If you encounter a lot of input data sources and a lot of output intermediate results, each Hadoop output will be used to the next input, and the character also use other output, so it is best in a unified shell configuration file to configure all the file path names, and must avoid INPUTDIR1, InputDir2 such a naming method, variable naming is a skill, must practice more intuitive and obvious, so as the size of the program will not become more and more chaotic. 12. Designing the process in advance can simplify a lot of repetitive work

Recently, I received a more complex Hadoop data processing process, large and small processing estimates of more than 10 Hadoop task to complete, but fortunately did not start writing code, but the task of unified collation, and finally found that many problems can be directly merged into a class of code processing, In the process, the entire task is split into a number of small tasks in a sequence, and then solve the small task is very fast. If the tasks in the Hadoop process are complex and dependent on each other's processing results, they need to design the processing process before starting the process beforehand. 13. Some other practical experience

1 mapper and reducer scripts are written in the same Python program for easy comparison and viewing;
2 The field information and location mapping dictionary of the data source are not easily confused;
3 extract commonly used output data, read into the data module for independent functions;
4 test scripts and data, run script, map-reduce program directory placement;

Original link Address: http://www.crazyant.net/1122.html
This article on the basis of the original and slightly changed

Contact Us

The content source of this page is from Internet, which doesn't represent Alibaba Cloud's opinion; products and services mentioned on that page don't have any relationship with Alibaba Cloud. If the content of the page makes you feel confusing, please write us an email, we will handle the problem within 5 days after receiving your email.

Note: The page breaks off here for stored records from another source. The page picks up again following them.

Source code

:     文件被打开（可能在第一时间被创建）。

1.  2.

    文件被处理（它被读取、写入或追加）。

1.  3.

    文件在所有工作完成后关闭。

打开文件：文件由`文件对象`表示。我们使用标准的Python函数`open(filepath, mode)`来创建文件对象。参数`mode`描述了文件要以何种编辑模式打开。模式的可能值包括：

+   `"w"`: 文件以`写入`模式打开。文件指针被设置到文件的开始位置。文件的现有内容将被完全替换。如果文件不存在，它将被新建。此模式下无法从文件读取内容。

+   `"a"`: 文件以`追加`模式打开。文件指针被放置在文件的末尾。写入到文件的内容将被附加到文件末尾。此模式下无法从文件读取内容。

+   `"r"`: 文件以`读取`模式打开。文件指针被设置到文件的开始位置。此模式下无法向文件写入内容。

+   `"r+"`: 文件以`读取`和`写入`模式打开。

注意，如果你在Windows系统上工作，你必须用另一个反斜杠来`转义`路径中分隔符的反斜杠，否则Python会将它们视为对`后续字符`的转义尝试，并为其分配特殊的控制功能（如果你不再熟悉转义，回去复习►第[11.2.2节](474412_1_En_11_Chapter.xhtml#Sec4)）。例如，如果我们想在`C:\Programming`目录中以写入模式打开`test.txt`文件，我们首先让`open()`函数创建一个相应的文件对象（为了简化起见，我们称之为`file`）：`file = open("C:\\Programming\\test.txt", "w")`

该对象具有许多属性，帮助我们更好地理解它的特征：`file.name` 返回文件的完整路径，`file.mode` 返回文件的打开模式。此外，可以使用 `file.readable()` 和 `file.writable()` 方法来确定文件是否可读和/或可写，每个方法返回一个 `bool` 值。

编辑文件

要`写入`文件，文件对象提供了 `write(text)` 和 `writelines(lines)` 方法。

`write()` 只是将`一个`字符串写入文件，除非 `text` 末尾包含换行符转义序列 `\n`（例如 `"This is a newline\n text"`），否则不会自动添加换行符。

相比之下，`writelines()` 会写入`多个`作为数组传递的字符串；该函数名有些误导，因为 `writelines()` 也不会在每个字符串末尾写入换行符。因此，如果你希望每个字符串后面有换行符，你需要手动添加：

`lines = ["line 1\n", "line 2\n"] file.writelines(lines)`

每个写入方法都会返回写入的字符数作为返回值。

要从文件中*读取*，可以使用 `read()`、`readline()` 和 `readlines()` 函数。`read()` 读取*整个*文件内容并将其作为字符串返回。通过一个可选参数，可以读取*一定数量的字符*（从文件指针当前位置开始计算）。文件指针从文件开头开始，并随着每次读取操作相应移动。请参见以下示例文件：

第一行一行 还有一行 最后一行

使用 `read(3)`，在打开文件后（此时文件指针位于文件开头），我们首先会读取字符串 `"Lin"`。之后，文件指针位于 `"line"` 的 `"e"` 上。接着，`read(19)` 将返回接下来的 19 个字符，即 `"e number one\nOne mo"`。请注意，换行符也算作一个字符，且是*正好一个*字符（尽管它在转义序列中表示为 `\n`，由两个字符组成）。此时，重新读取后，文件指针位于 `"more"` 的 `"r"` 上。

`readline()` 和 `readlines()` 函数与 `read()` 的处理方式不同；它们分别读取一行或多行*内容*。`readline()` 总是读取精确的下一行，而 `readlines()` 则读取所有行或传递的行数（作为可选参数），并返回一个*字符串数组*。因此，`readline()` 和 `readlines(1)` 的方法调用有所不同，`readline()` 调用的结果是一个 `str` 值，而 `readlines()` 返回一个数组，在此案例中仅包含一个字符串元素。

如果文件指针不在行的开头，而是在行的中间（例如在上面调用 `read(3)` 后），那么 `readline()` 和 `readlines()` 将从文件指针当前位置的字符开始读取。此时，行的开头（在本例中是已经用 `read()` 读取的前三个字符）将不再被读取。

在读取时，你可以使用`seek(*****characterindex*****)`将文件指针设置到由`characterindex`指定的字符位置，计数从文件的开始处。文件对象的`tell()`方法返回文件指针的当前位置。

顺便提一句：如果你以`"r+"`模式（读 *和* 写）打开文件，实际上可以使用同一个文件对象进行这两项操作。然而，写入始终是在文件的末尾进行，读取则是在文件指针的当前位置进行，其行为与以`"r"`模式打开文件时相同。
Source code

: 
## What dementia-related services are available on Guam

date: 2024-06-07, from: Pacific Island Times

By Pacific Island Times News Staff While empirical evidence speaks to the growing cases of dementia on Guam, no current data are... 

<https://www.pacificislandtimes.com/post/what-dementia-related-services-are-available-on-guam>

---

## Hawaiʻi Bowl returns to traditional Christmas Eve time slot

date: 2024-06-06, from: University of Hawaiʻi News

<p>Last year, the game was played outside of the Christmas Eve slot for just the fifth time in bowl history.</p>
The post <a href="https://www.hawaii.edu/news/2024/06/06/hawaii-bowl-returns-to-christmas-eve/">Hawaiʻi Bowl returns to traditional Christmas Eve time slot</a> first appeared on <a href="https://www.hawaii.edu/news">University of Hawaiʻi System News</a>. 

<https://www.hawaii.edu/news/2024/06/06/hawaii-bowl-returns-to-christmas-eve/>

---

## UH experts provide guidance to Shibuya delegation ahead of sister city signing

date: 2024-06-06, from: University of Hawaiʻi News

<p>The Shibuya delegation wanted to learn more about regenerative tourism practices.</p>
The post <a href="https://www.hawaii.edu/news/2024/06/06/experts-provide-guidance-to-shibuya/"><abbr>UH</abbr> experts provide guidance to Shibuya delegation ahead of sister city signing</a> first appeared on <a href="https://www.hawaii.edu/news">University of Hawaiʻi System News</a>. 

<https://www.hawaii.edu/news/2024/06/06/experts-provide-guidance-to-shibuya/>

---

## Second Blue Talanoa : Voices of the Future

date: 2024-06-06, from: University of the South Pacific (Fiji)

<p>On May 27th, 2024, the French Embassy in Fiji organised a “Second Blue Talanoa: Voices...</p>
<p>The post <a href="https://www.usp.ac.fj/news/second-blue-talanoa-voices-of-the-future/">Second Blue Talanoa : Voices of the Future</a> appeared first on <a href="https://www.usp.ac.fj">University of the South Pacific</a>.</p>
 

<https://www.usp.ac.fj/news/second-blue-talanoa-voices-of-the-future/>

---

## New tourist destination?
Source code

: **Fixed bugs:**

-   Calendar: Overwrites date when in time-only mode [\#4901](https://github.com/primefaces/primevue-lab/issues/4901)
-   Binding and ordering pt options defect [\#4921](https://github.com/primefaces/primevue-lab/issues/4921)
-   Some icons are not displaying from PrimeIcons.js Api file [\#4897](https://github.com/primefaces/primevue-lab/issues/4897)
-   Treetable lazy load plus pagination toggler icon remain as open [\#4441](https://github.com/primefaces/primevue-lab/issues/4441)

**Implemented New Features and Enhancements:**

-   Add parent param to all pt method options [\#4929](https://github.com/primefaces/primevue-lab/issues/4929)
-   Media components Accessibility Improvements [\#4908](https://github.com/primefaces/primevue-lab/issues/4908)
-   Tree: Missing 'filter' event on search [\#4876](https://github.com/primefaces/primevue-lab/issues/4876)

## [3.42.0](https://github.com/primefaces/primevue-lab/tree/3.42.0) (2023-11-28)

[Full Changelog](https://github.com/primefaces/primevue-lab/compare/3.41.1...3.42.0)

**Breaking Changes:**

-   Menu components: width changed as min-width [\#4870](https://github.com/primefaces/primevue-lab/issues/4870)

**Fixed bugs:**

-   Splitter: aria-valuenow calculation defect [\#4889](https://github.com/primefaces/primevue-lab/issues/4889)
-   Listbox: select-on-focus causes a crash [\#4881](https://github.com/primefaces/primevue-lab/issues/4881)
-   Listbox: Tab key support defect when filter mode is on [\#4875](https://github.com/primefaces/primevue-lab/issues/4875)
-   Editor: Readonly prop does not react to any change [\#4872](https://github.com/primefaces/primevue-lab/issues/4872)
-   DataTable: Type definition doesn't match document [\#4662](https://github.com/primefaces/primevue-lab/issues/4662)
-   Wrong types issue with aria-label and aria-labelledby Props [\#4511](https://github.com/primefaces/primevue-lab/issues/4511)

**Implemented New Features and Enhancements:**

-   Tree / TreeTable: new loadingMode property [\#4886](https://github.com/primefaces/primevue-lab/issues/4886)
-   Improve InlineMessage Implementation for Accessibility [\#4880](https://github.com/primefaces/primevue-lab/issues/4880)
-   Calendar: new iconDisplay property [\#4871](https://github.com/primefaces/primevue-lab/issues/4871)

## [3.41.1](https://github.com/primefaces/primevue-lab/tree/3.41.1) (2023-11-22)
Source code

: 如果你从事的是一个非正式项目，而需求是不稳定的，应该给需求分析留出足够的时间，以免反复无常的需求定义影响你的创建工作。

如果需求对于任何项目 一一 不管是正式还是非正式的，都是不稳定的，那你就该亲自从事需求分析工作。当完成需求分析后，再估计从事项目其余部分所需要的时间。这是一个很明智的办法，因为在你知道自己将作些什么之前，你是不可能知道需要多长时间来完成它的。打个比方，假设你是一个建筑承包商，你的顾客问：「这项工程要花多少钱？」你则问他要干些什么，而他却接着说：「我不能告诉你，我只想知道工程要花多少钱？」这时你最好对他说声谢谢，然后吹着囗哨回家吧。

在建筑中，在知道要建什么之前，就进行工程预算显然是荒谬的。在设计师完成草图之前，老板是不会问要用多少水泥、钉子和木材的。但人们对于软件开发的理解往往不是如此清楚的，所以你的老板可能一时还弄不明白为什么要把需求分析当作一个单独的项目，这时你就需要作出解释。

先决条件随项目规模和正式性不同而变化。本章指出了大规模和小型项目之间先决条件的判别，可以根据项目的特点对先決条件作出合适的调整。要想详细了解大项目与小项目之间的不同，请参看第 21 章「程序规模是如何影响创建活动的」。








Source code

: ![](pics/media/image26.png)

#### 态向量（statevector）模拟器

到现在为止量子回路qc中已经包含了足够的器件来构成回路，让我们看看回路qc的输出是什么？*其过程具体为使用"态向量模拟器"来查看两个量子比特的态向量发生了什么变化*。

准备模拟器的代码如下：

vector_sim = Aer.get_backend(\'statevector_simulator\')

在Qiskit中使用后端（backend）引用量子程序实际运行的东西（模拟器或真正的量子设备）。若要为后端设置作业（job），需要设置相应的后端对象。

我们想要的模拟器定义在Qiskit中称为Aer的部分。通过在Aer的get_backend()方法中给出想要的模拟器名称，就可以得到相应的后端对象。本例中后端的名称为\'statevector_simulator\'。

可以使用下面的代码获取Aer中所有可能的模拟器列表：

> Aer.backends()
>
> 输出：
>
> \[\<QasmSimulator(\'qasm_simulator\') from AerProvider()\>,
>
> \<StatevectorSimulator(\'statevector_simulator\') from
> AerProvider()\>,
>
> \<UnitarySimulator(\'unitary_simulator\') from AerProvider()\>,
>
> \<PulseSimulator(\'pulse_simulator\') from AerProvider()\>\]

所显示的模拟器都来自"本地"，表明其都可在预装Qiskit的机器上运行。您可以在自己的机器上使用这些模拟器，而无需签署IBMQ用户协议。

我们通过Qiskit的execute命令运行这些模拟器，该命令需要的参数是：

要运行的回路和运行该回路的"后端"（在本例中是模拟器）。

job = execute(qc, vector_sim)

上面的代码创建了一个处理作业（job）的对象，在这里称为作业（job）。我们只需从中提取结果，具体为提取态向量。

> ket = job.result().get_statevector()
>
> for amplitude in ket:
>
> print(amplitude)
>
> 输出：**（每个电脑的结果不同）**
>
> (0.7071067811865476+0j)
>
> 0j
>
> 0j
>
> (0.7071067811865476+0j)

If you find any instances of plagiarism from the community, please send an email to: info-contact@alibabacloud.com and provide relevant evidence. A staff member will contact you within 5 working days.

A Free Trial That Lets You Build Big!

Start building with 50+ products and up to 12 months usage for Elastic Compute Service

  • Sales Support

    1 on 1 presale consultation

  • After-Sales Support

    24/7 Technical Support 6 Free Tickets per Quarter Faster Response

  • Alibaba Cloud offers highly flexible support services tailored to meet your exact needs.